Page-level text extractions
*** Block opens ***
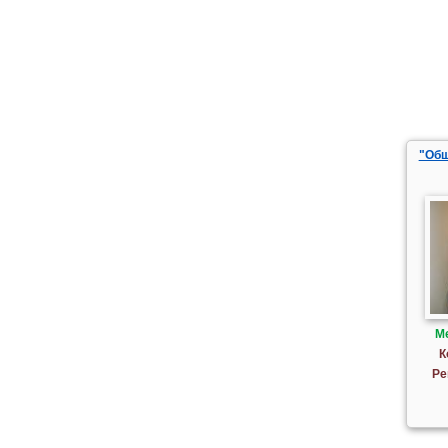
"Общ
М
К
Ре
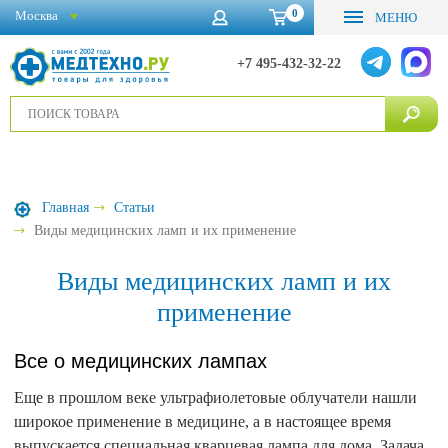
0
Москва
МЕНЮ
+7 495-432-32-22
Главная
Статьи
Виды медицинских ламп и их применение
Виды медицинских ламп и их
применение
Все о медицинских лампах
Еще в прошлом веке ультрафиолетовые облучатели нашли
широкое применение в медицине, а в настоящее время
выпускается специальная кварцевая лампа для дома. Задача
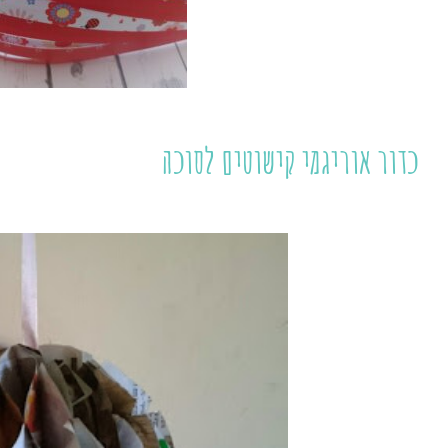
כדור אוריגמי קישוטים לסוכה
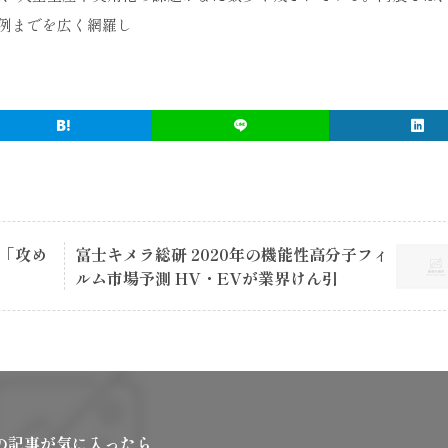
例までを広く網羅し
re「攻め
富士キメラ総研 2020年の機能性高分子フィ
ルム市場予測 HV・EVが業界けん引
の記事が気に入ったら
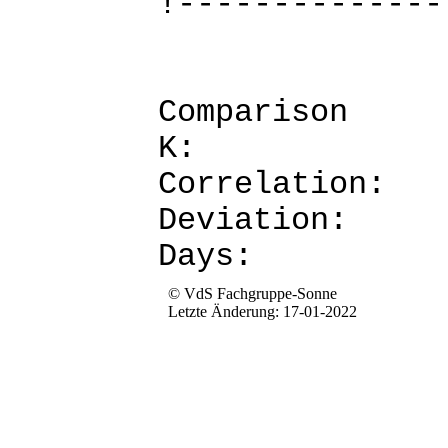
!--------------
Comparis
K: 
Corre
Devia
Da
© VdS Fachgruppe-Sonne
Letzte Änderung: 17-01-2022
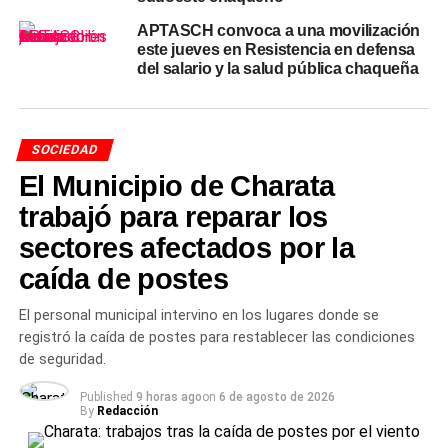
El rol de los cardiólogos
APTASCH convoca a una movilización
este jueves en Resistencia en defensa
del salario y la salud pública chaqueña
donantes
La donación no fue un gesto espontáneo sino el resultado
de una gestión activa. El Dr. Tiago Zanus y la Dra. Nora
SOCIEDAD
González articularon con la empresa
Eccosur
la cesión
El Municipio de Charata
del equipo en el marco del programa Circular Prevención,
trabajó para reparar los
una iniciativa de la firma orientada a fortalecer la salud
cardiovascular en el sector público. El compromiso de
sectores afectados por la
ambos profesionales con el hospital y la comunidad de
caída de postes
Las Breñas fue destacado por las autoridades del
establecimiento como ejemplo del vínculo entre los
El personal municipal intervino en los lugares donde se
equipos médicos y el territorio en el que trabajan.
registró la caída de postes para restablecer las condiciones
de seguridad.
TEMAS RELACIONADOS
CARDIOLOGÍA CHACO
Published
9 horas ago
on
6 de agosto de 2026
DEPARTAMENTO NUEVE DE JULIO
DONACIÓN SALUD
By
Redacción
ECCOSUR
ELECTROCARDIOGRAMA
HOSPITAL LAS BREÑAS
LAS BREÑAS HOY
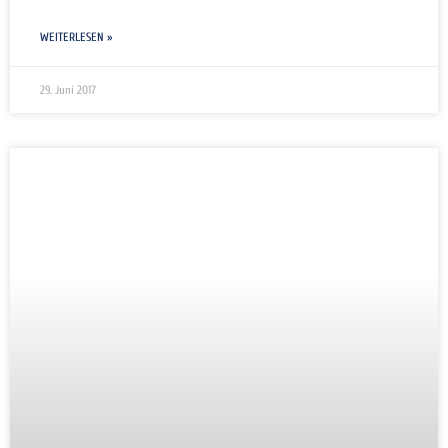
WEITERLESEN »
29. Juni 2017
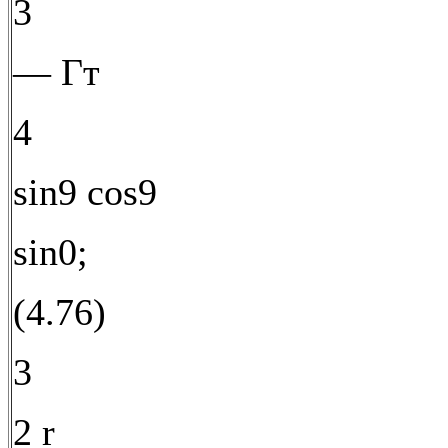
3
— Гт
4
sin9 cos9
sin0;
(4.76)
3
2 r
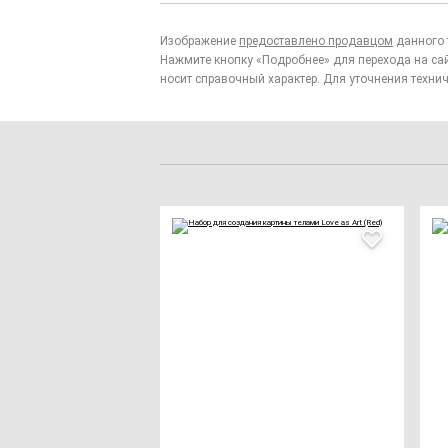
Изображение
предоставлено продавцом
данного 
Нажмите кнопку «Подробнее» для перехода на са
носит справочный характер. Для уточнения технич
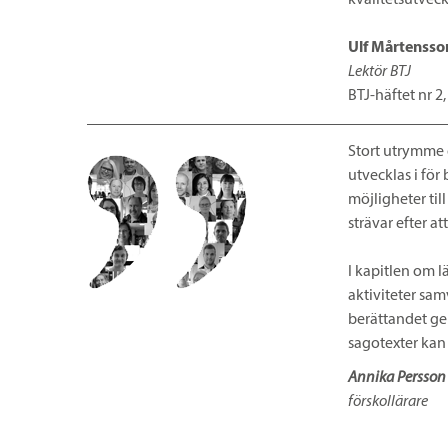
kvalitetsutvec
Ulf Mårtensso
Lektör BTJ
BTJ-häftet nr 2
Stort utrymme g
utvecklas i för
möjligheter till
strävar efter a
I kapitlen om l
aktiviteter sa
berättandet ger
sagotexter kan
Annika Persson
förskollärare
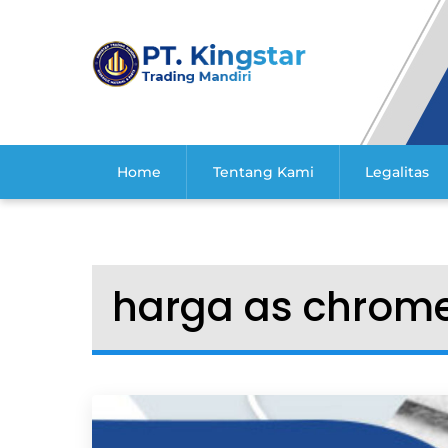
Skip
to
content
Home
Tentang Kami
Legalitas
harga as chrome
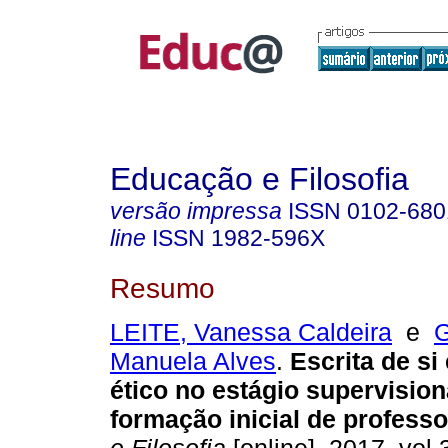
Educação e Filosofia
versão impressa
ISSN
0102-680
line
ISSN
1982-596X
Resumo
LEITE, Vanessa Caldeira
e
G
Manuela Alves
.
Escrita de si 
ético no estágio supervisio
formação inicial de professo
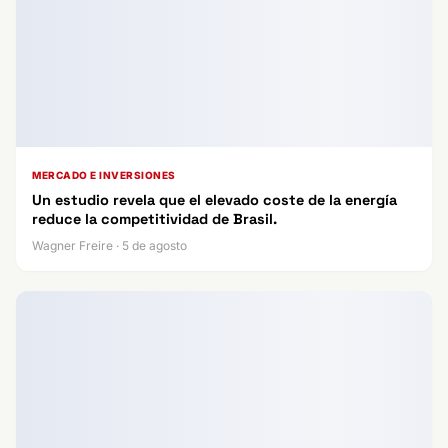
MERCADO E INVERSIONES
Un estudio revela que el elevado coste de la energía
reduce la competitividad de Brasil.
Wagner Freire · 5 de agosto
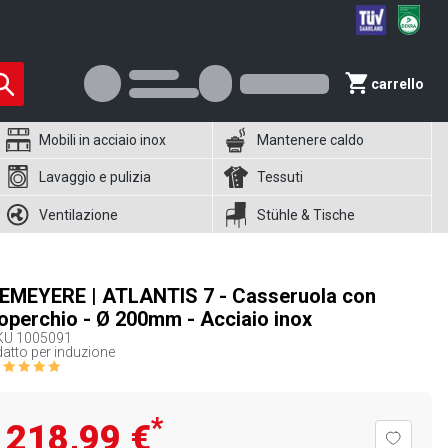
carrello
Mobili in acciaio inox
Mantenere caldo
Lavaggio e pulizia
Tessuti
Ventilazione
Stühle & Tische
EMEYERE | ATLANTIS 7 - Casseruola con
operchio - Ø 200mm - Acciaio inox
KU
1005091
atto per induzione
*
218,99 €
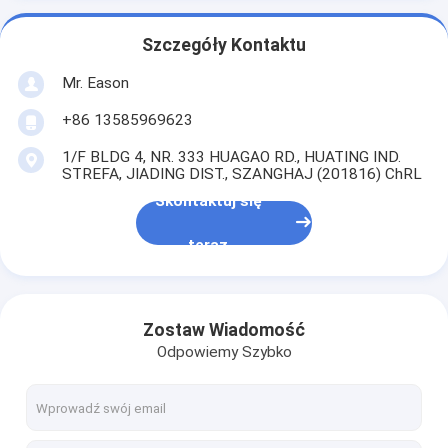
Szczegóły Kontaktu
Mr. Eason
+86 13585969623
1/F BLDG 4, NR. 333 HUAGAO RD., HUATING IND.
STREFA, JIADING DIST., SZANGHAJ (201816) ChRL
Skontaktuj się
teraz
Zostaw Wiadomość
Odpowiemy Szybko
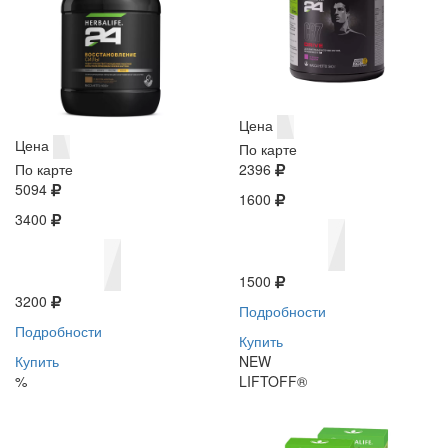
Цена
Цена
По карте
По карте
2396
5094
1600
3400
1500
3200
Подробности
Подробности
Купить
Купить
NEW
%
LIFTOFF®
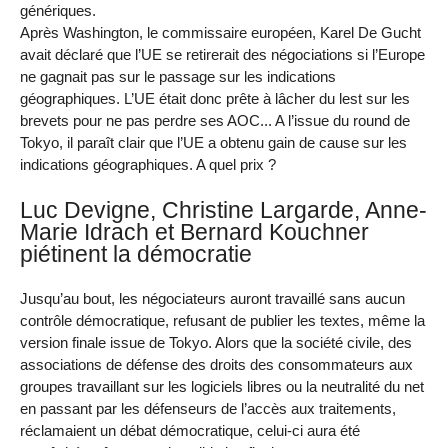
génériques.
Après Washington, le commissaire européen, Karel De Gucht
avait déclaré que l’UE se retirerait des négociations si l’Europe
ne gagnait pas sur le passage sur les indications
géographiques. L’UE était donc prête à lâcher du lest sur les
brevets pour ne pas perdre ses AOC... A l’issue du round de
Tokyo, il paraît clair que l’UE a obtenu gain de cause sur les
indications géographiques. A quel prix ?
Luc Devigne, Christine Largarde, Anne-
Marie Idrach et Bernard Kouchner
piétinent la démocratie
Jusqu’au bout, les négociateurs auront travaillé sans aucun
contrôle démocratique, refusant de publier les textes, même la
version finale issue de Tokyo. Alors que la société civile, des
associations de défense des droits des consommateurs aux
groupes travaillant sur les logiciels libres ou la neutralité du net
en passant par les défenseurs de l’accès aux traitements,
réclamaient un débat démocratique, celui-ci aura été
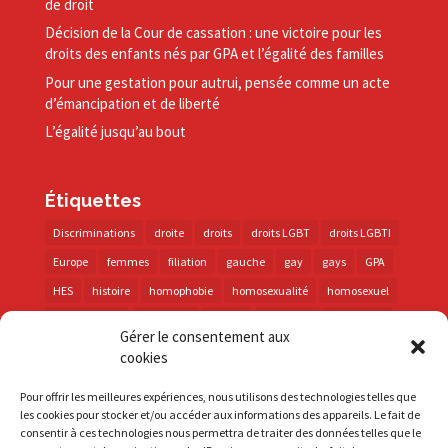
de droit
Décision de la Cour de cassation : une victoire pour les
droits des enfants nés par GPA et l’égalité des familles
Pour une gestation pour autrui, pensée comme un acte
d’émancipation et de liberté
L’égalité jusqu’au bout
Étiquettes
Discriminations
droite
droits
droits LGBT
droits LGBTI
Europe
femmes
filiation
gauche
gay
gays
GPA
HES
histoire
homophobie
homosexualité
homosexuel
international
intersexes
justice
lesbienne
lesbiennes
Gérer le consentement aux
LGBT
LGBTI
lutte contre les discriminations
macron
cookies
marche des fiertés
mémoire
parentalité
parti socialiste
Pour offrir les meilleures expériences, nous utilisons des technologies telles que
personnes trans
PMA
police
propositions
prévention
les cookies pour stocker et/ou accéder aux informations des appareils. Le fait de
consentir à ces technologies nous permettra de traiter des données telles que le
santé
sida
trans
transphobie
UE
Union européenne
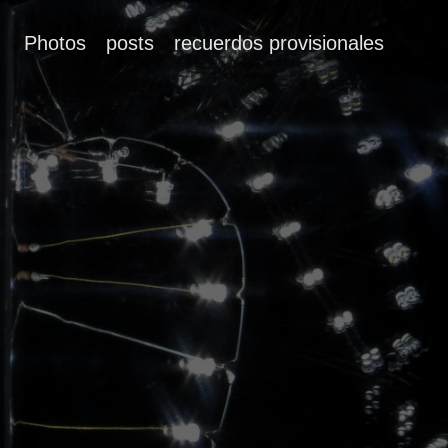
Photos
posts
recuerdos provisionales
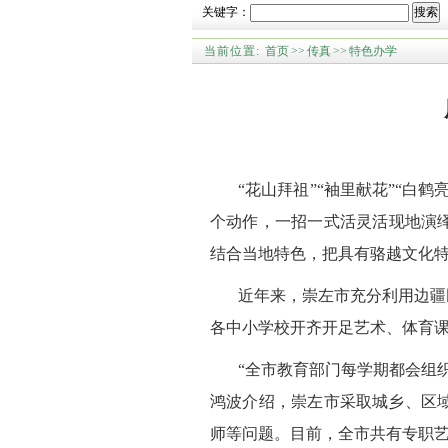
关键字：
搜索
当前位置:
首页
>>
传真
>>
特色办学
“花山拜祖”“袖里献花”“
个动作，一招一式活灵活现地演
结合当地特色，把具有骆越文化特
近年来，崇左市充分利用边疆
各中小学校开齐开足艺术、体育课
“全市教育部门每学期都会组
鸿波介绍，崇左市采取城乡、区
师等问题。目前，全市共有专职艺术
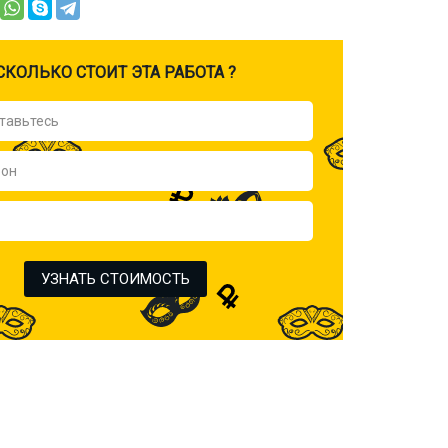
CКОЛЬКО СТОИТ ЭТА РАБОТА ?
УЗНАТЬ СТОИМОСТЬ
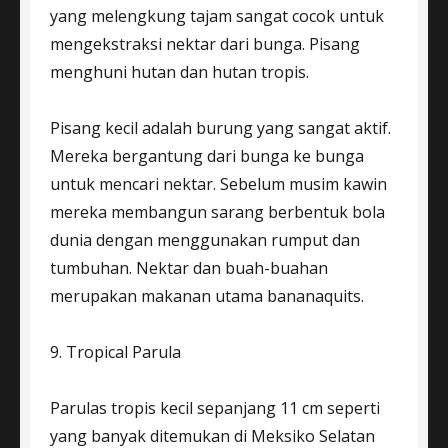
yang melengkung tajam sangat cocok untuk
mengekstraksi nektar dari bunga. Pisang
menghuni hutan dan hutan tropis.
Pisang kecil adalah burung yang sangat aktif.
Mereka bergantung dari bunga ke bunga
untuk mencari nektar. Sebelum musim kawin
mereka membangun sarang berbentuk bola
dunia dengan menggunakan rumput dan
tumbuhan. Nektar dan buah-buahan
merupakan makanan utama bananaquits.
9. Tropical Parula
Parulas tropis kecil sepanjang 11 cm seperti
yang banyak ditemukan di Meksiko Selatan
*** Block closes ***
## Problem requirements
Report how many lines in the entries above contain the string "bout". Give only the number.

## Written answer
2